Where the money to pay for the next highway bill will come from will be of course, front and center in the deliberations ahead. As pointed out by public-policy consultant Ken Orski in his transportation-related Innovation NewsBrief released today, “coming up with the money for the bill required some creative thinking.”
Orksi went on to relate that one Senate aide remarked that "The measure is popular with the Members because they see it as a jobs bill. That’s why so many of them were willing to hold their noses and vote for it, knowing full well that the bill uses budget gimmicks to cover up the [$12 billion] shortfall." He noted, that Sen Bob Corker (R-TN) put it more diplomatically: "The highway bill is so popular that members on both sides of the aisle are willing to kick the can down the road ... But passing a bill that spends money over 18 months and tries to recoup it over a 10 year period is a road to insolvency."

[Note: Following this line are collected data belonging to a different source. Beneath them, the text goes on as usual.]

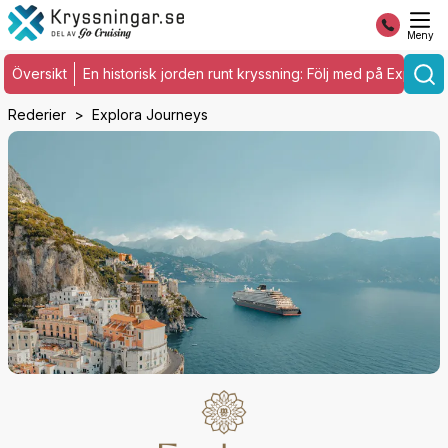
Meny
Översikt
En historisk jorden runt kryssning: Följ med på Explor
Rederier
Explora Journeys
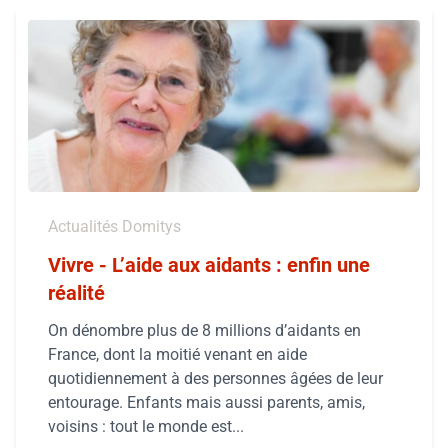
Actualités Domitys
Vivre - L’aide aux aidants : enfin une
réalité
On dénombre plus de 8 millions d’aidants en
France, dont la moitié venant en aide
quotidiennement à des personnes âgées de leur
entourage. Enfants mais aussi parents, amis,
voisins : tout le monde est...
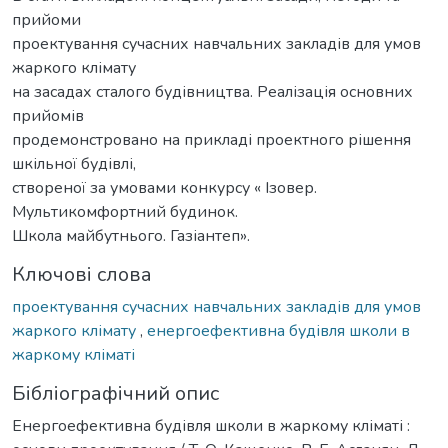
прийоми
проектування сучасних навчальних закладів для умов
жаркого клімату
на засадах сталого будівництва. Реалізація основних
прийомів
продемонстровано на прикладі проектного рішення
шкільної будівлі,
створеної за умовами конкурсу « Ізовер.
Мультикомфортний будинок.
Школа майбутнього. Газіантеп».
Ключові слова
проектування сучасних навчальних закладів для умов
жаркого клімату
,
енергоефективна будівля школи в
жаркому кліматі
Бібліографічний опис
Енергоефективна будівля школи в жаркому кліматі :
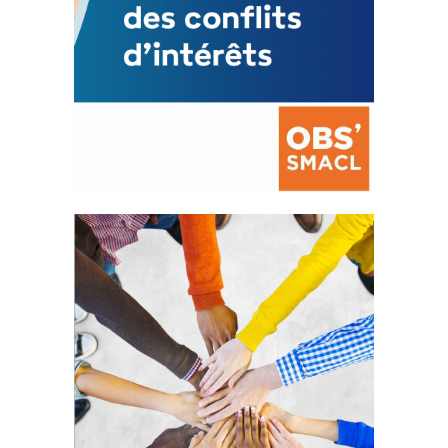
La prévention des conflits
d’intérêts
18 septembre 2023
FEUILLETER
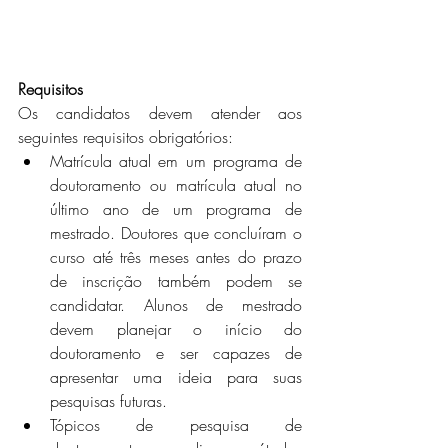
Requisitos
Os candidatos devem atender aos 
seguintes requisitos obrigatórios:
Matrícula atual em um programa de 
doutoramento ou matrícula atual no 
último ano de um programa de 
mestrado. Doutores que concluíram o 
curso até três meses antes do prazo 
de inscrição também podem se 
candidatar. Alunos de mestrado 
devem planejar o início do 
doutoramento e ser capazes de 
apresentar uma ideia para suas 
pesquisas futuras.
Tópicos de pesquisa de 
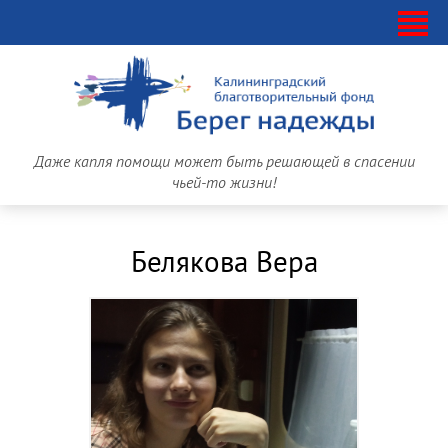
Даже капля помощи может быть решающей в спасении
чьей-то жизни!
Белякова Вера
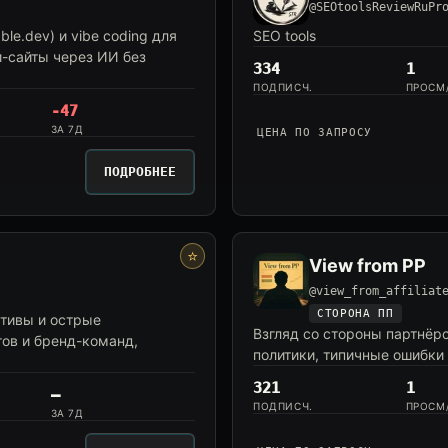
@SEOtoolsReviewRuPr
ble.dev) и vibe coding для
SEO tools
и-сайты через ИИ без
334
1
ПОДПИСЧ.
ПРОСМ
-47
ЗА 7Д
ЦЕНА ПО ЗАПРОСУ
ПОДРОБНЕЕ
⭐
View from PP
@view_from_affiliat
СТОРОНА ПП
ативы и острые
Взгляд со стороны партнёр
ов и бренд-команд,
политики, типичные ошибки 
321
1
—
ПОДПИСЧ.
ПРОСМ
ЗА 7Д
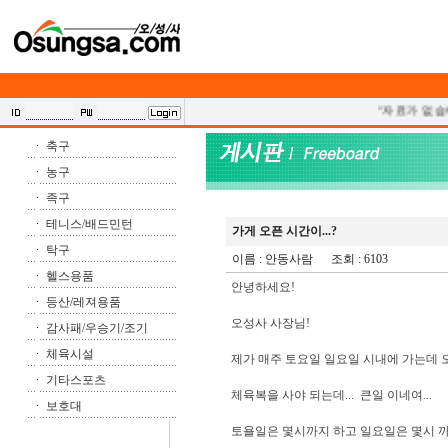
"자료가 없습니
축구
농구
족구
테니스/배드민턴
가게 오픈 시간이...?
탁구
이름 :
안동사람
조회 : 6103
헬스용품
안녕하세요!
등산/레져용품
오성사 사장님!
감사패/우승기/조기
체육시설
제가 매주 토요일 일요일 시내에 가는데 
기타스포츠
체육복을 사야 되는데... 큰일 이네여...
보호대
토욜일은 몇시까지 하고 일요일은 몇시 까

According to Orski, the math in all this ain’t pretty. “The contortions that the Senate Finance Committee had to go through to come up with a mere $12 billion in offsets to cover the funding gap presages an even more difficult challenge in the years ahead,” he stated. “By October 2013, when the 18-month bill (if approved by both Houses) will have reached its end, new offsets will be even harder to find—especially for a multi-year bill.
“What we may be faced with, one House staffer speculated, is a permanent condition of serial short-term (one- or two-year) reauthorization bills each of which would require only modest amounts in offsets or transfers from the General Fund,” he continued. “If a greater degree of funding certainty were desired, entirely new methods of raising multi-year sums of transportation revenue would need to be devised. For now, there is widespread agreement that Congress is dealing merely with a band-aid solution.”